Хрупко, хрупко… Только пустота не хрупка. Невозможно выбрать поведение до опыта — и поэтому оно всегда возникает с опозданием, вместе со шрамами и переломами на своем теле и на телах близких. Но альтернатива — равнодушно повиноваться тому, что велят большие дяди: ходи влево, ходи вправо — и в это время думать о чем угодно, кроме дела, а вне приказов быть способным лишь, соответственно темпераменту, благодушно сдувать пену с пива или вопить «влип, Абрам!..» И где гарантия, что эти большие дяди выстрадали то, что велят, а не были выдрессированы такими же оболтусами? Да, да, все так, но ведь шрамы! Переломы! Ведь так хрупко! И память тут же рассыпала соцветия грациозных формул, повествующих об исчезающе малой вероятности и младенческой беззащитности всех без исключения антиэнтропийных процессов Вселенной. Но формулы лишь подтверждали неизбежность бед для всех, кто пытается противостоять накоплению хаоса, — выход следовало искать вне формул. Выход… Человек ломается, чуть надави. Несломанный человек — это ребенок, он еще не боится каждую ситуацию решать творчески, вкладывая всю душу, как совершенно неизвестную и жизненно важную.
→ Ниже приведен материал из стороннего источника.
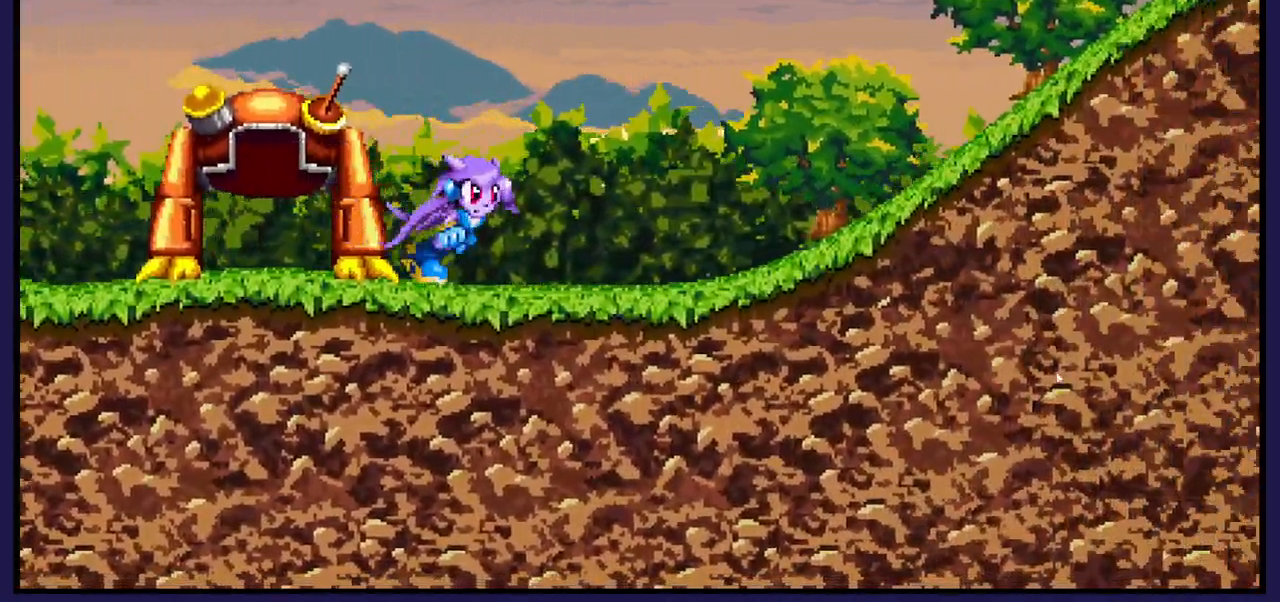
{"buttons": ["DPAD_RIGHT"], "left_stick": "center", "right_stick": "center", "events": []}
Он еще уверен, что, если ошибка и беда, кто-то любящий поможет. А у взрослого — лишь внеэмоциональный инструментарий, технический набор стереотипных подстраховок. Не хочу в стереотипы! Создавать хочу, создавать!
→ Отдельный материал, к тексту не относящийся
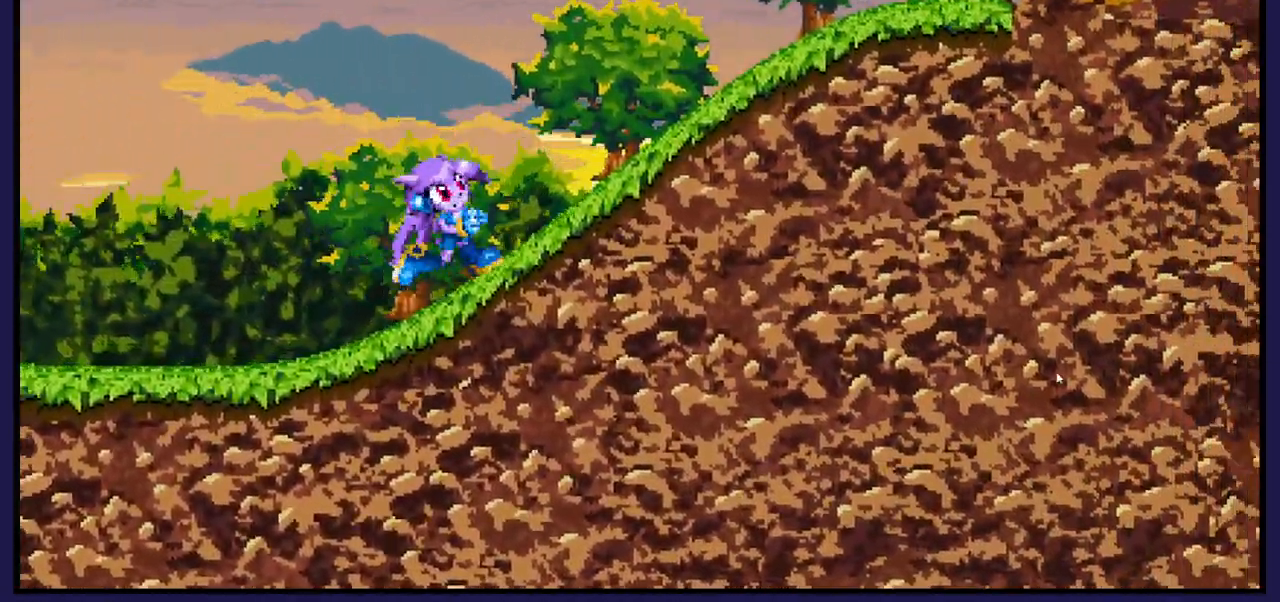
{"buttons": ["DPAD_RIGHT"], "left_stick": "center", "right_stick": "center", "events": []}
Как странно. Бежишь, бежишь — и вдруг…

Конь на скаку и птица влет.

Вспомни, как было. Не бежать невозможно. Каждая мышца поет, звенит, словно парус. А теперь? Насилие над собой, становящееся привычным, но не способное радовать. Истошный бег не к радости, а от стыда. Радость дают лишь результат и его оценка — но не бег. А тогда какая разница: бежишь ты, превозмогая боль, или причитаешь, лежа в луже, — ведь всегда найдутся те, кто, лежа в соседней, смогут лестно оценить, сколь мелодически ты стонешь, сколь оригинален колер твоей крови, выставленной напоказ. В этом всхлипе именно фа-диез, совершенно справедливо; и кровь хлюпает так зычно, так жидко — и в то же время так, знаете ли, кроваво, лучше настоящей… Дело лишь в том, с кем ты.

Шум дождя был мутным и зыбким. Внизу на лестнице стоял кто-то, упрятанный в капюшон. Он прижимался спиной к облупленной, крошащейся стене и, казалось, спал. Но когда Симагин наконец двинулся вниз и прошел мимо, спящий поднял голову.